The following comes from a November 9 LA Times article by Jazmine Ulloa:

California voters on Tuesday defeated a ballot measure to repeal the state’s death penalty, while a measure that would expedite and amend the death penalty process narrowly leads with more ballots left to be counted.

The final outcome will conclude a closely watched ballot race to address what people on both sides of the debate have agreed is a broken system.

Proposition 62, which would have replaced capital punishment for murder with life in prison without parole, garnered 46.1% of the vote.

Proposition 66 intended to speed up executions by designating trial courts to hear petitions challenging death row convictions, limiting successive petitions and expanding the pool of lawyers who could take on death penalty appeals.

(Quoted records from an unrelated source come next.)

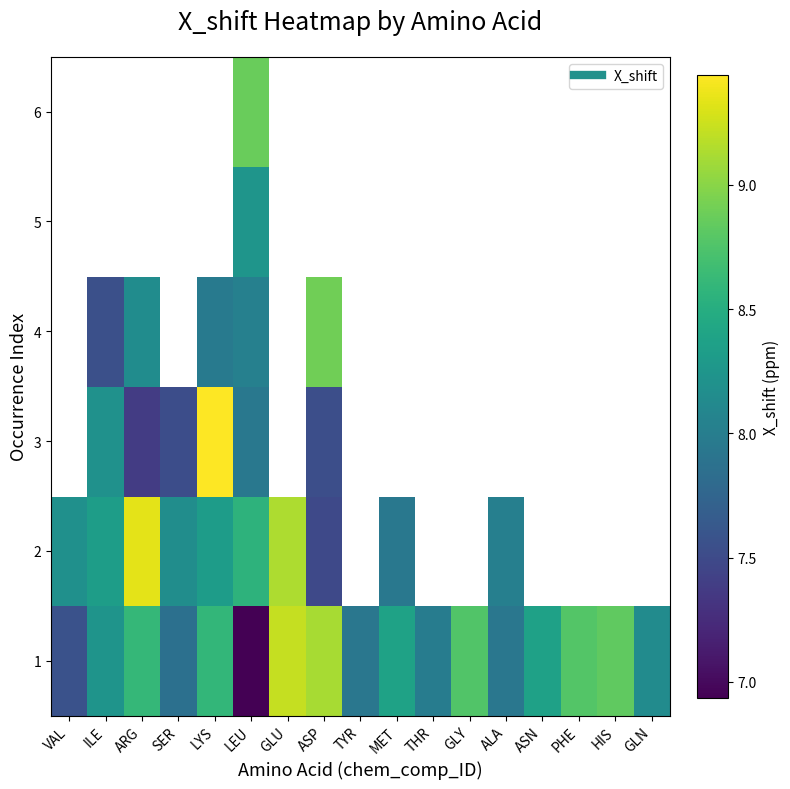

How many data points does each series have?

17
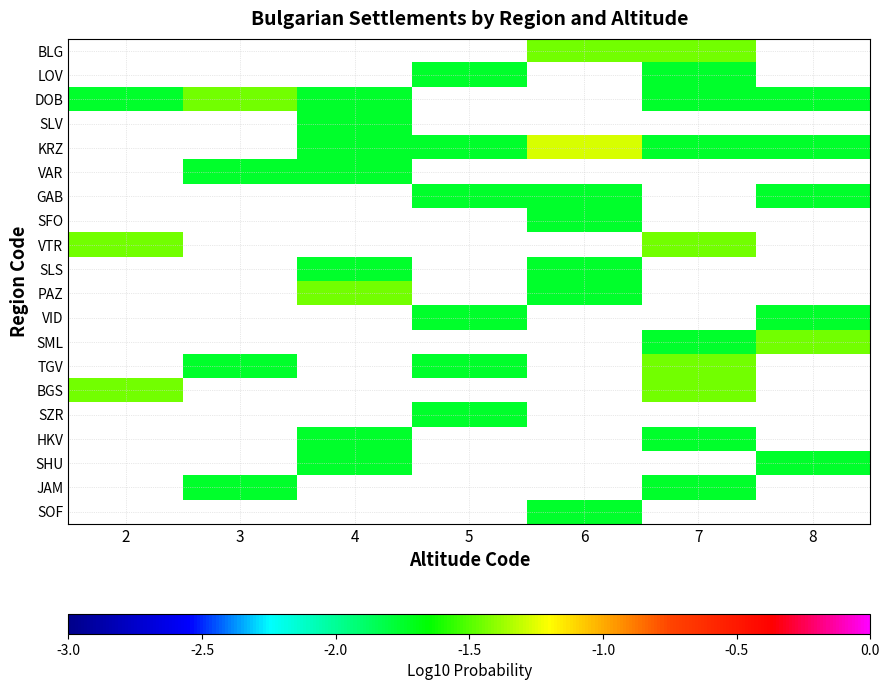

Is it true that SML equals -2.2 at 8?

False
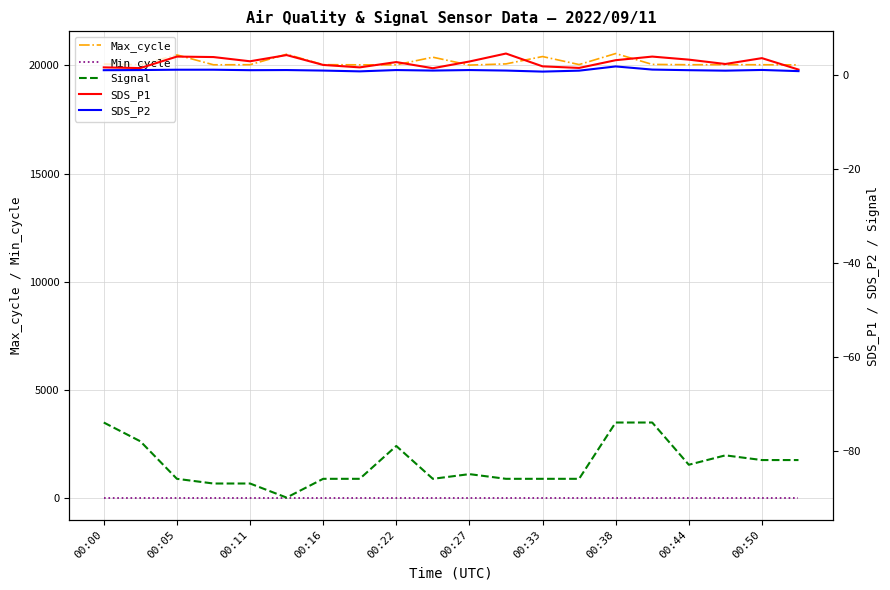

The value of Max_cycle at 00:44 is 20030. True or false?

True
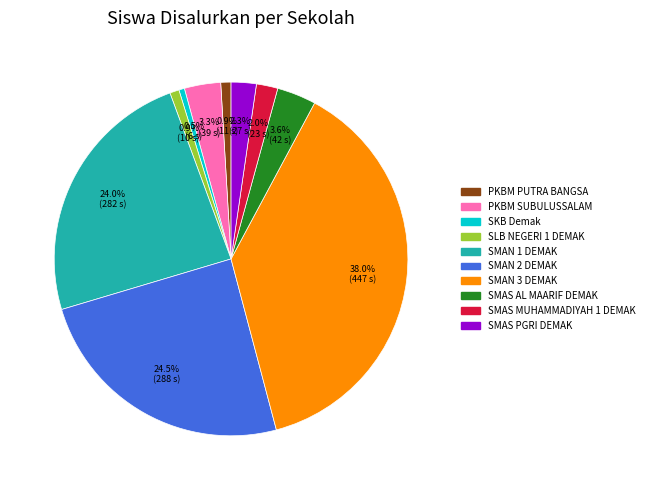

Does SKB Demak represent more than half of the total?

No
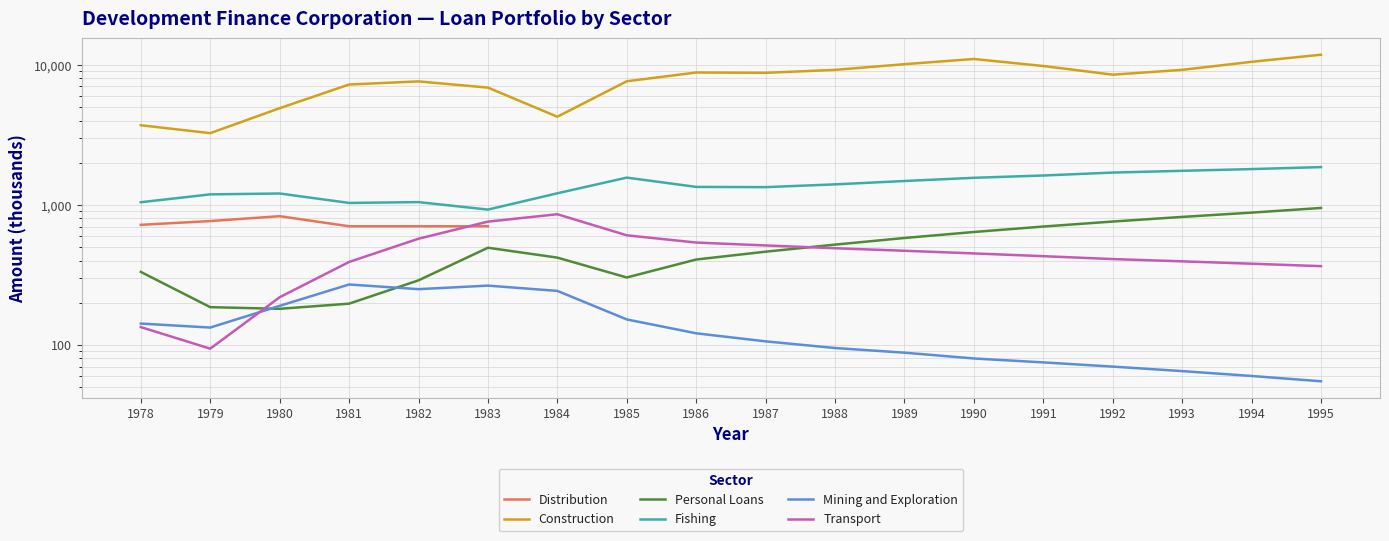

What is the difference between the maximum and minimum values in the Mining and Exploration series?

215.0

The outcome reflects similar findings by a USC Dornsife/Los Angeles Times poll, which found California residents, like the nation, remain very much divided on capital punishment, even as public opinion has shifted against the practice over the past 40 years.

This year, proponents of the measure to “amend not end” the death penalty system centered their campaigning efforts on emotional appeals from law enforcement and crime victims, who urged voters not do away with what they called the “last defense” against the “worst of the worst in society.”

But death penalty opponents, a diverse group of crime victims, celebrities and Silicon Valley entrepreneurs, argued the system could not be fixed. They pointed to a costly appeals process, the arbitrary application of the punishment and its impact on poor and minority communities.